Work to be completed:
Rewrite the material below as a numbered list, from its first line up to and including the line containing "A complaint is", skipping blank lines and leaving the pictures out.

Records for this task:
::::

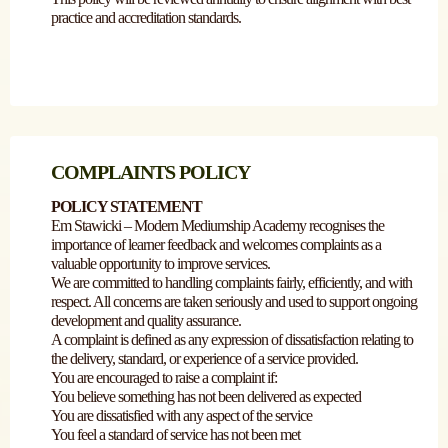
practice and accreditation standards.
COMPLAINTS POLICY
POLICY STATEMENT
Em Stawicki – Modern Mediumship Academy recognises the
importance of learner feedback and welcomes complaints as a
valuable opportunity to improve services.
We are committed to handling complaints fairly, efficiently, and with
respect. All concerns are taken seriously and used to support ongoing
development and quality assurance.
A complaint is defined as any expression of dissatisfaction relating to
the delivery, standard, or experience of a service provided.
You are encouraged to raise a complaint if:
You believe something has not been delivered as expected
You are dissatisfied with any aspect of the service
You feel a standard of service has not been met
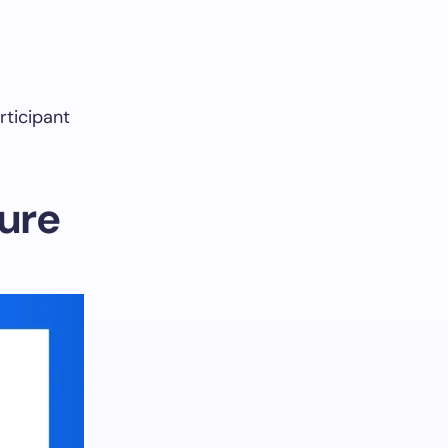
rticipant
cure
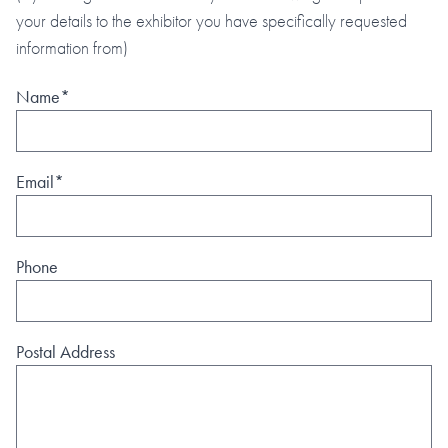
your details to the exhibitor you have specifically requested
information from)
Name*
Email*
Phone
Postal Address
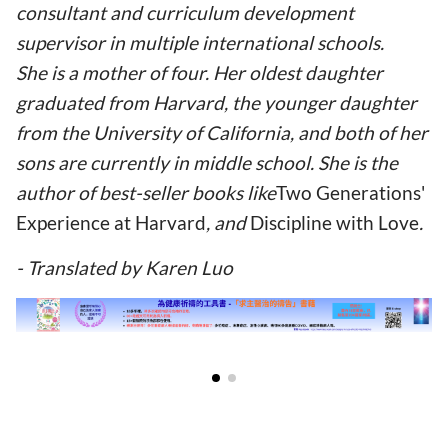
consultant and curriculum development
supervisor in multiple international schools.
She is a mother of four. Her oldest daughter
graduated from Harvard, the younger daughter
from the University of California, and both of her
sons are currently in middle school. She is the
author of best-seller books like
Two Generations'
Experience at Harvard
, and
Discipline with Love
.
- Translated by Karen Luo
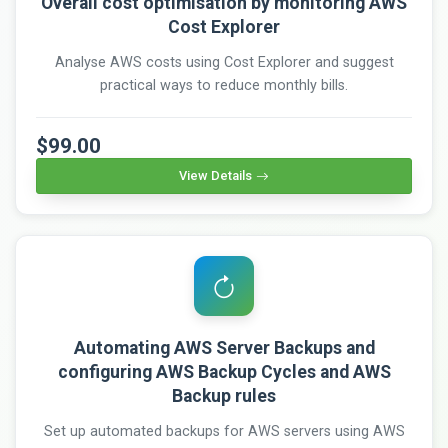
Overall cost optimisation by monitoring AWS
Cost Explorer
Analyse AWS costs using Cost Explorer and suggest
practical ways to reduce monthly bills.
$99.00
View Details
Automating AWS Server Backups and
configuring AWS Backup Cycles and AWS
Backup rules
Set up automated backups for AWS servers using AWS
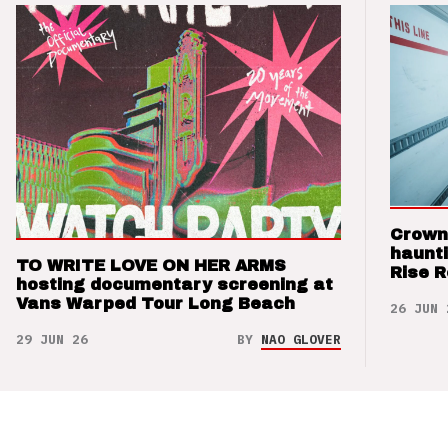
Crown
haunti
TO WRITE LOVE ON HER ARMS
Rise 
hosting documentary screening at
Vans Warped Tour Long Beach
26 JUN 
29 JUN 26
BY
NAO GLOVER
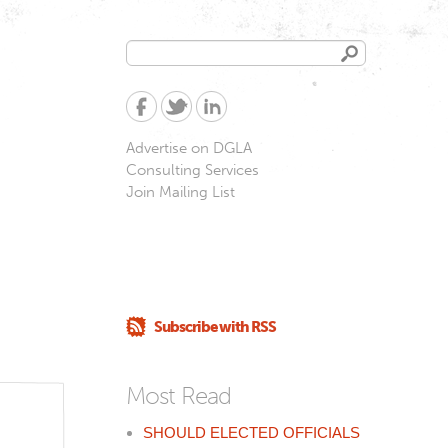
Search
Search
form
Advertise on DGLA
Consulting Services
Join Mailing List
Subscribe with RSS
Most Read
SHOULD ELECTED OFFICIALS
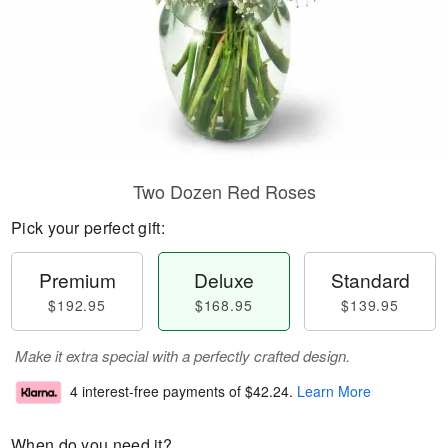
Two Dozen Red Roses
Pick your perfect gift:
Premium
Deluxe
Standard
$192.95
$168.95
$139.95
Make it extra special with a perfectly crafted design.
4 interest-free payments of
$42.24
.
Learn More
When do you need it?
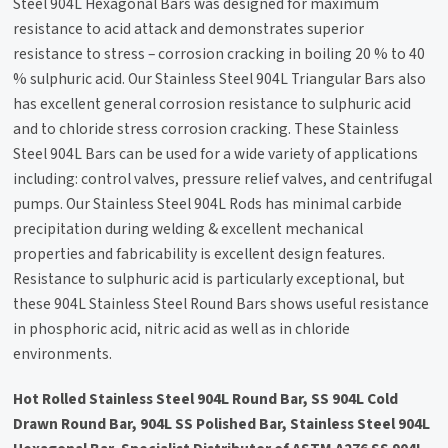
Steel 904L Hexagonal Bars was designed for maximum
resistance to acid attack and demonstrates superior
resistance to stress – corrosion cracking in boiling 20 % to 40
% sulphuric acid. Our Stainless Steel 904L Triangular Bars also
has excellent general corrosion resistance to sulphuric acid
and to chloride stress corrosion cracking. These Stainless
Steel 904L Bars can be used for a wide variety of applications
including: control valves, pressure relief valves, and centrifugal
pumps. Our Stainless Steel 904L Rods has minimal carbide
precipitation during welding & excellent mechanical
properties and fabricability is excellent design features.
Resistance to sulphuric acid is particularly exceptional, but
these 904L Stainless Steel Round Bars shows useful resistance
in phosphoric acid, nitric acid as well as in chloride
environments.
Hot Rolled Stainless Steel 904L Round Bar, SS 904L Cold
Drawn Round Bar, 904L SS Polished Bar, Stainless Steel 904L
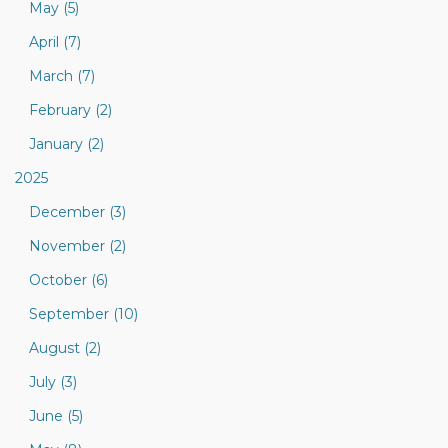
May (5)
April (7)
March (7)
February (2)
January (2)
2025
December (3)
November (2)
October (6)
September (10)
August (2)
July (3)
June (5)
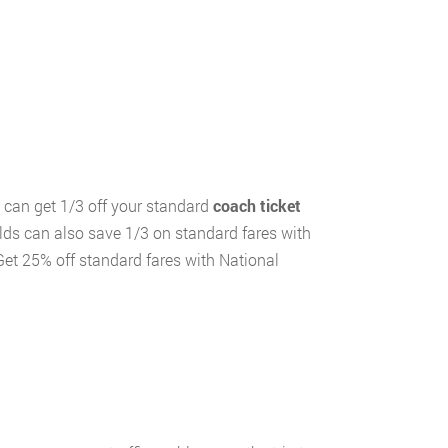
ou can get 1/3 off your standard
coach ticket
olds can also save 1/3 on standard fares with
Get 25% off standard fares with National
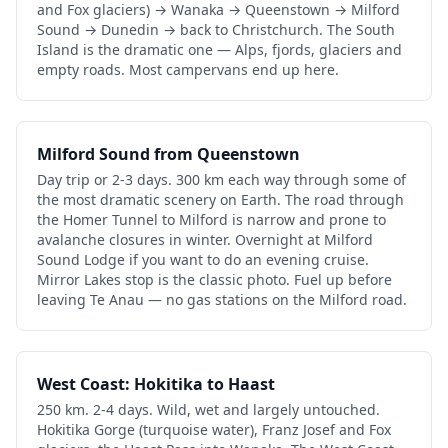
and Fox glaciers) → Wanaka → Queenstown → Milford
Sound → Dunedin → back to Christchurch. The South
Island is the dramatic one — Alps, fjords, glaciers and
empty roads. Most campervans end up here.
Milford Sound from Queenstown
Day trip or 2-3 days. 300 km each way through some of
the most dramatic scenery on Earth. The road through
the Homer Tunnel to Milford is narrow and prone to
avalanche closures in winter. Overnight at Milford
Sound Lodge if you want to do an evening cruise.
Mirror Lakes stop is the classic photo. Fuel up before
leaving Te Anau — no gas stations on the Milford road.
West Coast: Hokitika to Haast
250 km. 2-4 days. Wild, wet and largely untouched.
Hokitika Gorge (turquoise water), Franz Josef and Fox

::::

Exercise answer:
1. practice and accreditation standards.
2. COMPLAINTS POLICY
3. POLICY STATEMENT
4. Em Stawicki – Modern Mediumship Academy recognises the
5. importance of learner feedback and welcomes complaints as a
6. valuable opportunity to improve services.
7. We are committed to handling complaints fairly, efficiently, and with
8. respect. All concerns are taken seriously and used to support ongoing
9. development and quality assurance.
10. A complaint is defined as any expression of dissatisfaction relating to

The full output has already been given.